This work addresses the high computational cost and complex data engineering requirements of conventional molecular property prediction methods, which typically rely on molecular graphs, 3D conformations, or large language models. For the first time, it systematically investigates a purely vision-based paradigm by evaluating ten visual architectures and seven pretraining strategies across ten downstream tasks using a dataset of two million molecular scaffold images. The study introduces a chemistry-informed curriculum learning strategy that dynamically orders training samples according to molecular structural complexity. Experimental results demonstrate that accurate predictions can be achieved using only a single molecular image, with the proposed approach ranking first on five out of ten benchmarks and placing within the top two on all tasks, while reducing computational costs by up to 80× compared to state-of-the-art multimodal methods.

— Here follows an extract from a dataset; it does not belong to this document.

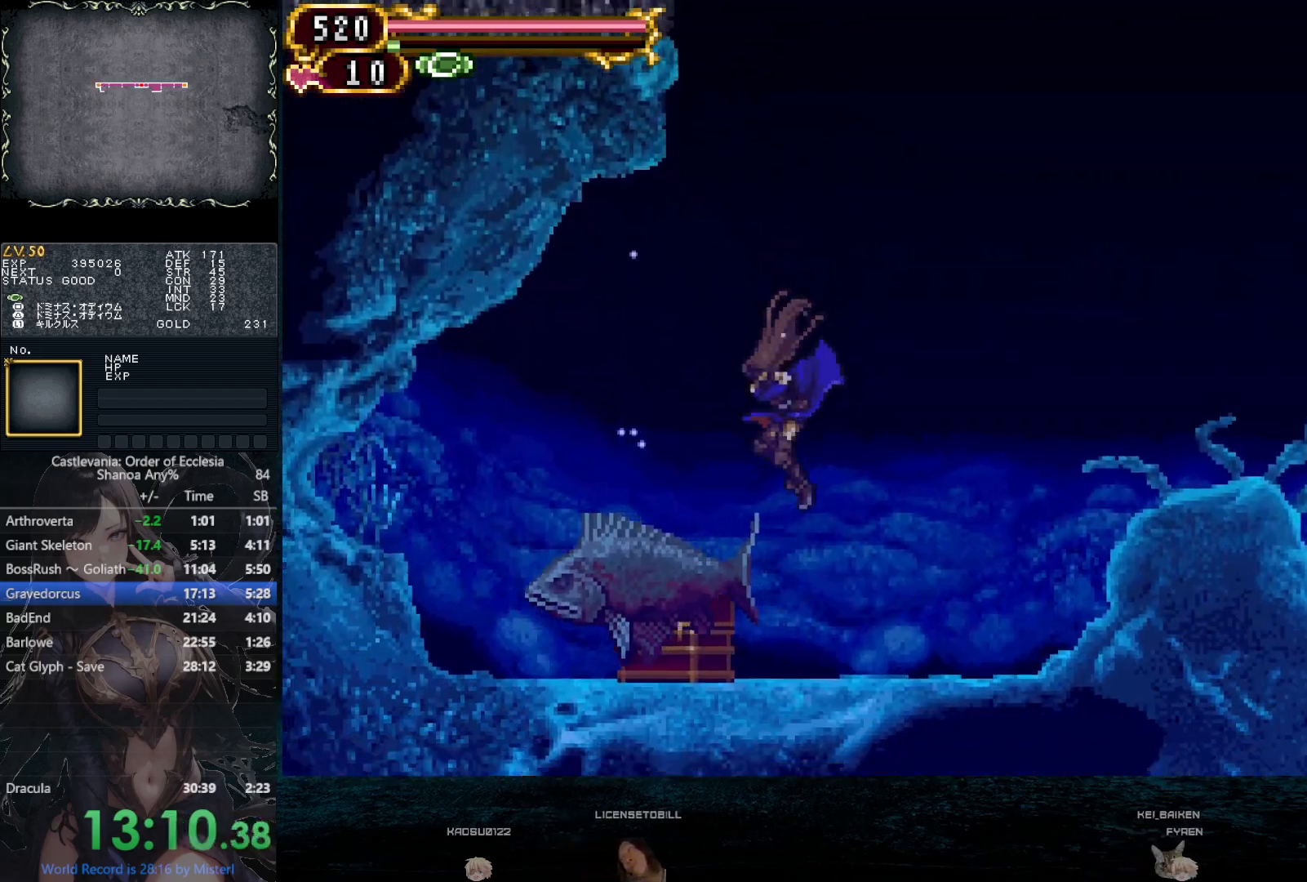
{"dt_ms": 500, "buttons": ["DPAD_UP", "DPAD_LEFT"], "left_stick": "center", "right_stick": "center", "button_events": [[183, "DPAD_UP", "down"], [217, "DPAD_LEFT", "up"], [267, "DPAD_UP", "up"], [317, "DPAD_UP", "down"], [450, "DPAD_LEFT", "down"]]}
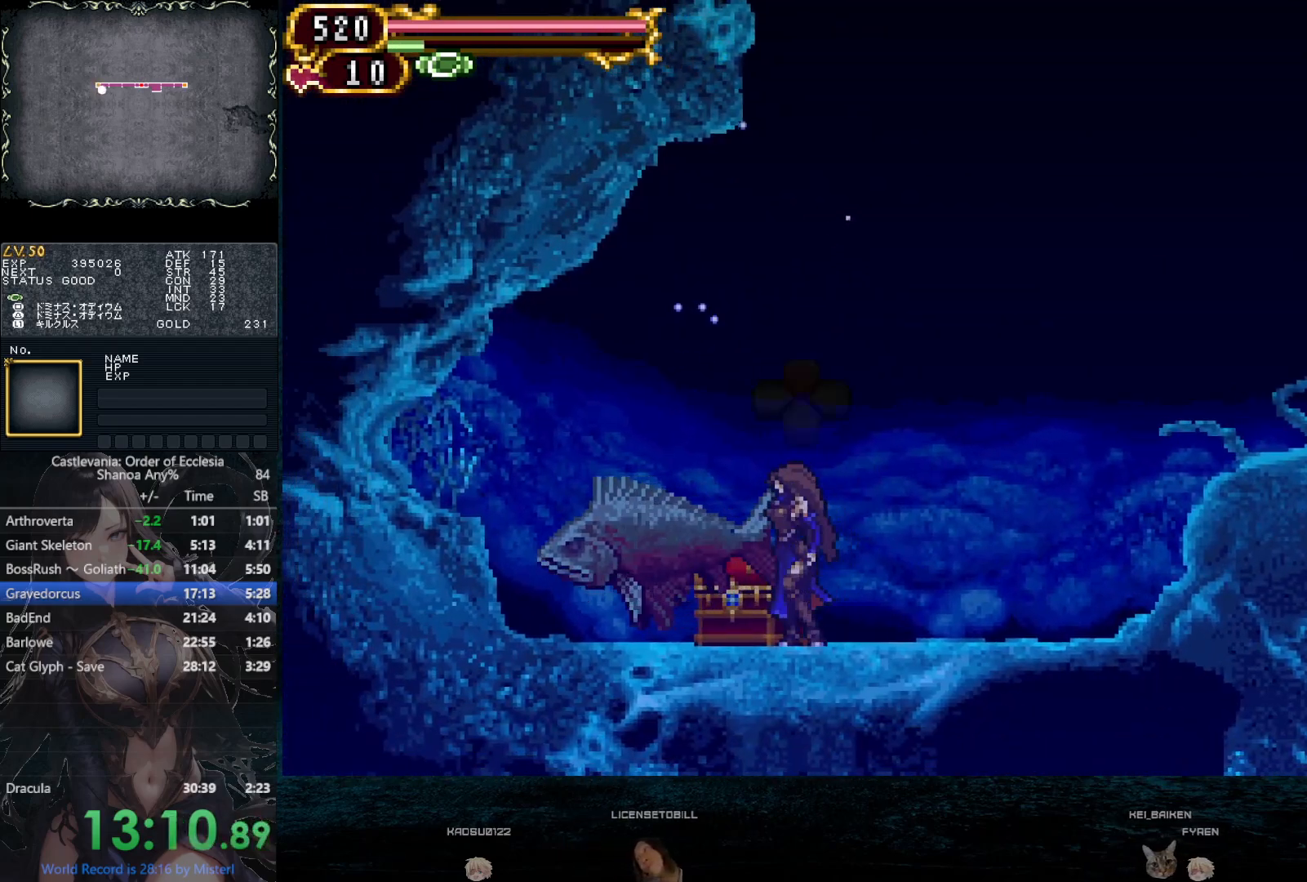
{"dt_ms": 500, "buttons": ["DPAD_RIGHT"], "left_stick": "center", "right_stick": "center", "button_events": [[33, "DPAD_LEFT", "up"], [233, "DPAD_UP", "up"], [267, "DPAD_RIGHT", "down"]]}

Every molecule ever synthesised can be drawn as a 2D skeletal diagram, yet in modern property prediction this universally available representation has received less focus in favour of molecular graphs, 3D conformers, or billion-parameter language models, each imposing its own computational and data-engineering overhead. We present $\textbf{MolSight}$, the first systematic large-scale study of vision-based Molecular Property Prediction (MPP). Using 10 vision architectures, 7 pre-training strategies, and $2\,M$ molecule images, we evaluate performance across 10 downstream tasks spanning physical-property regression, drug-discovery classification, and quantum-chemistry prediction. To account for the wide variation in structural complexity across pre-training molecules, we further propose a $\textbf{chemistry-informed curriculum}$: five structural complexity descriptors partition the corpus into five tiers of increasing chemical difficulty, consistently outperforming non-curriculum baselines. We show that a single rendered bond-line image, processed by a vision encoder, is sufficient for competitive molecular property prediction, i.e. $\textit{chemical insight from sight alone}$. The best curriculum-trained configuration achieves the top result on $\textbf{5 of 10}$ benchmarks and top two on $\textbf{all 10}$, at $\textbf{$\textit{80$\times$ lower}$}$ FLOPs than the nearest multi-modal competitor.